La autonomía es de 60 minutos con una carga completa de 1 hora, el LED marca tres niveles, alta, media y baja, y puedes usarla enchufada si te pilla a medias. Con un afeitado semanal de barba completa te olvidas del cargador durante meses.

Es de las ruidosas, con un zumbido agudo tipo máquina de tatuar, aunque la vibración es mínima y eso importa más que los decibelios. Y cuidado con confundir ligera con pequeña: los 180 g son pocos para su tamaño, pero el cuerpo es grande y ancho, y para maniobrar en las zonas pequeñas de la cara se hace aparatosa.

El aceite no es opcional

Esta máquina pide lubricante antes y después de cada uso si quieres que las cuchillas duren. Son veinte segundos, pero veinte segundos cada vez, y hay que reponer el bote. Si eres de los que enchufa, se afeita y guarda, asúmelo ahora: sin ese hábito el corte se vuelve áspero antes de tiempo.

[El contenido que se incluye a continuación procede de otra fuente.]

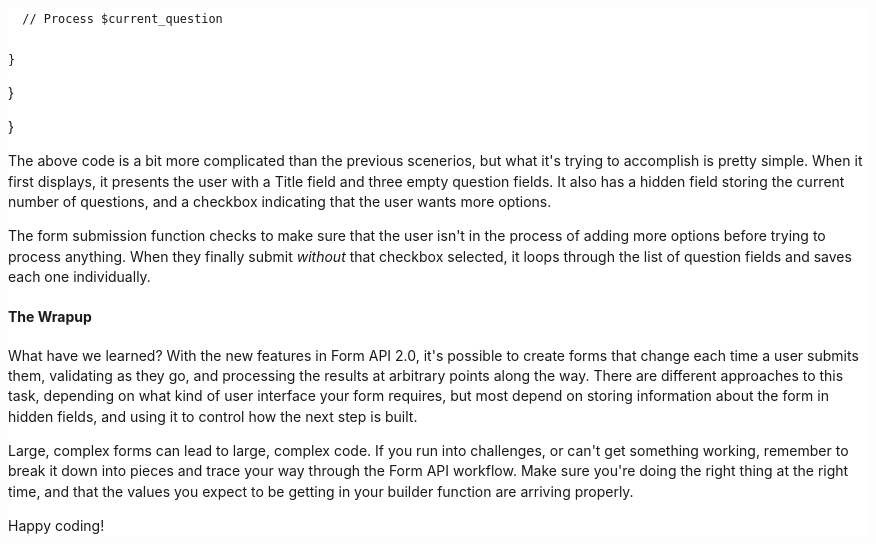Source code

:       // Process $current_question

    }

  }

}

</pre>

The above code is a bit more complicated than the previous scenerios, but what it's trying to accomplish is pretty simple. When it first displays, it presents the user with a Title field and three empty question fields. It also has a hidden field storing the current number of questions, and a checkbox indicating that the user wants more options.

The form submission function checks to make sure that the user isn't in the process of adding more options before trying to process anything. When they finally submit <i>without</i> that checkbox selected, it loops through the list of question fields and saves each one individually.

<H4>The Wrapup</H4>

What have we learned? With the new features in Form API 2.0, it's possible to create forms that change each time a user submits them, validating as they go, and processing the results at arbitrary points along the way. There are different approaches to this task, depending on what kind of user interface your form requires, but most depend on storing information about the form in hidden fields, and using it to control how the next step is built.

Large, complex forms can lead to large, complex code. If you run into challenges, or can't get something working, remember to break it down into pieces and trace your way through the Form API workflow. Make sure you're doing the right thing at the right time, and that the values you expect to be getting in your builder function are arriving properly.

Happy coding!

No es impermeable. El cabezal sí se lava: bajo el grifo, o sumergiendo solo la cabeza en el lavabo lleno y encendiéndola un par de segundos para que expulse los pelos acumulados, que es la limpieza más rápida que admite. El cuerpo no se moja, no la lleves a la ducha ni la uses con espuma.

En la caja vienen cepillo de limpieza, lubricante, funda blanda, peine guía y cargador con su cable propio. No hay base de carga ni alimentación por USB, así que en un viaje cargas con un cable más solo para ella. A cambio incluye bloqueo de seguridad, que se activa manteniendo pulsado el botón de encendido 2 segundos, y eso en una maleta se agradece.

Cómo envejece, que es lo que justifica el precio

El argumento fuerte de este modelo no está en ninguna especificación, está en cómo envejece. Se leen unidades con siete años de uso continuado cortando igual que el primer día. Las recortadoras de 50 a 70 euros se caen por ahí: dan tirones a los pocos meses, la batería se agota antes de tiempo o la parte baja de la hoja se calienta hasta quemar al acercarla a la cara.

Los peines también aguantan. Son de plástico grueso, no de esos filamentos finos que se parten al primer golpe contra el lavabo y te llevan a comprar cuatro repuestos aunque seas cuidadoso. Repartido en la vida del aparato, el precio se ve mejor que en la estantería.

Una advertencia sobre el registro en la web del fabricante: hay compradores que cuentan que el trámite se atasca y que el número de serie no le consta a la marca. No sé qué hay detrás de eso y no voy a llamarlo falsificación sin tener con qué sostenerlo, pero sí cambia algo práctico: compra donde la garantía esté clara, porque el registro no va a hacer de salvavidas.

Un 9,6 con la lista de peros que acabas de leer pide explicación. La nota mide dos cosas, cómo corta en barba densa de longitud media y cuánto aguanta, y en esas dos no le veo rival cercano entre las once. Lo que le falta, el perfilado fino y el rapado de cabeza, lo resuelve una máquina barata al lado por veinte euros; lo que hace bien no lo hace casi nadie por menos. Si el presupuesto va justo, o si no piensas engrasarla después de cada uso, esa nota no va contigo y hay opciones que cumplen un tiempo por mucho menos dinero.

9,6

Nuestra Valoración final

El dial de medio en medio milímetro y el motor lineal explican el precio; las unidades que llegan a los siete años cortando igual explican el resto. Barba densa, longitud media, uniforme y sin repasar: ese es su sitio, y ahí abre la lista con razón. Fuera de ese sitio hay que sumarle otro aparato para el perfilado fino, y entonces deja de ser la compra evidente.